Why the GPL is invalid.

daniel wallace danw6144 at insightbb.com
Thu Feb 12 21:40:33 UTC 2004


In the case of the GPL an original "preexisting" author A
prepares (authorizes) modification of his "preexisting"
work and grants permission to distribute his "preexisting"
work. Author B accepts these permissions granted by the
GPL and modifies the "preexisting" work. This is now a
"derivative work".
 
Author A and Author B are in contractual "privity". Author
A approached Author B with a GPL license and Author B
said to Author A, "I accept the GPL and agree to its
terms." There was a "meeting of the minds" so Author A and
Author B are in "privity"... they are not strangers to
each other (in the legal sense).

Author B now has all the permissions required to copy
(distribute) the derivative work and he does so. This is a
perfectly valid contract except for one problem... it
requires modifying Author B to distribute the derivative
work with the condition added that:
   
"b) You must cause any work that you distribute or
publish, that in whole or in part contains or is derived
from the Program or any part thereof, to be licensed as a
whole at no charge to all third parties under the terms of
this License."

So Author B approaches Author C with a GPL license and
the derivative work created by Author A and Author B
above. Author C says to Author B, "I accept the GPL and
agree to its terms." There was a "meeting of the minds" so
Author B and Author C are in "privity"... they are not
strangers to each other (in the legal sense).

Now Author A and Author C are *not* in privity. Author B
approached Author C. Author A and Author C are legal
strangers since there was no "meeting of the minds".
Author A is in privity with Author B and Author B is in
privity with Author C but Author A and Author C remain
legal strangers.

Now Author C creates a derivative work and goes out and
violates the GPL by attempting to charge for a license.
 
Author A says to Author C you're infringing on my
copyrights in my original "preexisting work.

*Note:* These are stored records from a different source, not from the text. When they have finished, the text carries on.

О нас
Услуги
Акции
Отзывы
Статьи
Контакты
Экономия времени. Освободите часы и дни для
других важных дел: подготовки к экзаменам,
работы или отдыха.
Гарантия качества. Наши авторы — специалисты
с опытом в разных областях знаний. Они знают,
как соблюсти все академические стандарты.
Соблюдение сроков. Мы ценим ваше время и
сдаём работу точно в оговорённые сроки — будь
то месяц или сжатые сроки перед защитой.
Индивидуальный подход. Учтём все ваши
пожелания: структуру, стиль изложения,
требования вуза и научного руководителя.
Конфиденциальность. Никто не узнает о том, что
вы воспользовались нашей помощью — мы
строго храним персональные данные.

You must live
up to the terms of the GPL license which I originally
used to grant permission... but unfortunately Author A and
Author C are, in the legal sense, total strangers.

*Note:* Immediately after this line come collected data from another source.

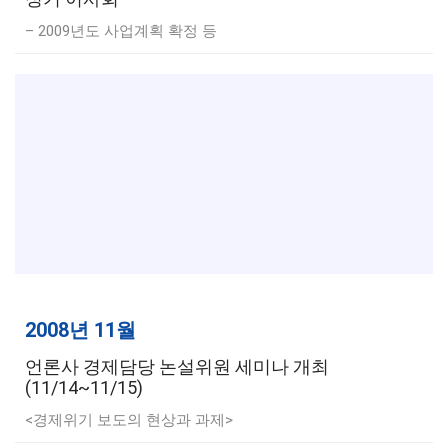
– 2009년도 사업계획 확정 등
2008년 11월
언론사 경제담당 논설위원 세미나 개최
(11/14~11/15)
<경제위기 보도의 현상과 과제>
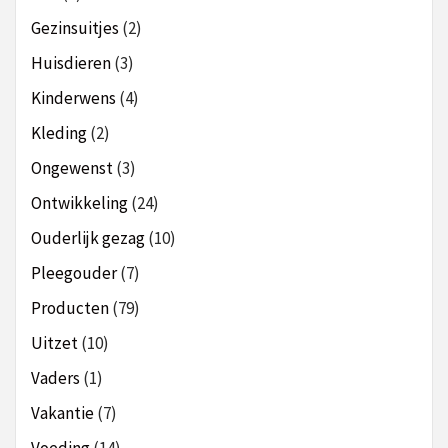
Gezinsuitjes
(2)
Huisdieren
(3)
Kinderwens
(4)
Kleding
(2)
Ongewenst
(3)
Ontwikkeling
(24)
Ouderlijk gezag
(10)
Pleegouder
(7)
Producten
(79)
Uitzet
(10)
Vaders
(1)
Vakantie
(7)
Voeding
(14)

Author A has created a marvelous new contract license for
his work that binds not only to Author B, who is in
privity with Author A, but also binds parties who are
legal strangers to Author A, such as Author C.

Now look at:

"In ProCD, for example, the court found that the mutual
assent and consideration required by a contract claim
render that claim qualitatively different from copyright
infringement. 86 F.3d at 1454. Consistent with Data
General's reliance on a contract element, the court in
ProCD reasoned: 'A copyright is a right against the world.
Contracts, by contrast, generally affect only their
parties; strangers may do as they please, so contracts do
not create exclusive rights.' Id. Indeed, the Supreme
Court recently noted: '[i]t goes without saying that a
contract cannot bind a nonparty.' EEOC v. Waffle House,
Inc., 534 U.S. 279, 122 S.Ct. 754, 764, 151 L.Ed.2d 755
(2002). This court believes that the First Circuit would
follow the reasoning of ProCD and the majority of other
courts to consider this issue."
--- Bowers v. Baystate Technologies Inc., 64 USPQ2d 1065
(CA FC 2002)

See the Supreme Court citation "[i]t goes without saying
that a contract cannot bind a nonparty."?

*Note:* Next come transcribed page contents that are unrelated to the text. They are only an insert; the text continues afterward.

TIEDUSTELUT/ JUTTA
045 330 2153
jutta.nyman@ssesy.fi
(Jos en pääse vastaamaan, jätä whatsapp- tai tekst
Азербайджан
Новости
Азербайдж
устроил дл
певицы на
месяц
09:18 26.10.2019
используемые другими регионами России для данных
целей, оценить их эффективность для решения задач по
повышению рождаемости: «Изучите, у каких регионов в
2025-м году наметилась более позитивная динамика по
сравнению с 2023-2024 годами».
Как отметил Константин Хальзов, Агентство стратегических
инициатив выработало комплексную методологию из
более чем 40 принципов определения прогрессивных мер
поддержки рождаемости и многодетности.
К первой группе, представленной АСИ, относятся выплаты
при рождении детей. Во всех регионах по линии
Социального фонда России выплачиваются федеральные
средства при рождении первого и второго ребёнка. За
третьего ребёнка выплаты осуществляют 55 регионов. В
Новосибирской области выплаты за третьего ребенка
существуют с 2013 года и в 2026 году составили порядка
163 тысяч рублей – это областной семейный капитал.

This citation alone implies that as a contract the GPL
contains an invalid term. That term is the requirement
that your redistribute using the GPL. Were that term
binding, it would establish a new "right against the
world" by abolishing requirements of privity in contract
law.

This is what confounds analysis of the GPL. It's a
perfectly innocent looking contract until the
redistribution term attempts to abolish the
privity requirement of contract law.

Since the GPL contains a term that purports to abolish
"privity" requirements for third parties, it may be ruled
invalid as a contract before the court ever proceeds to
the stage of examination under section 301 preemption.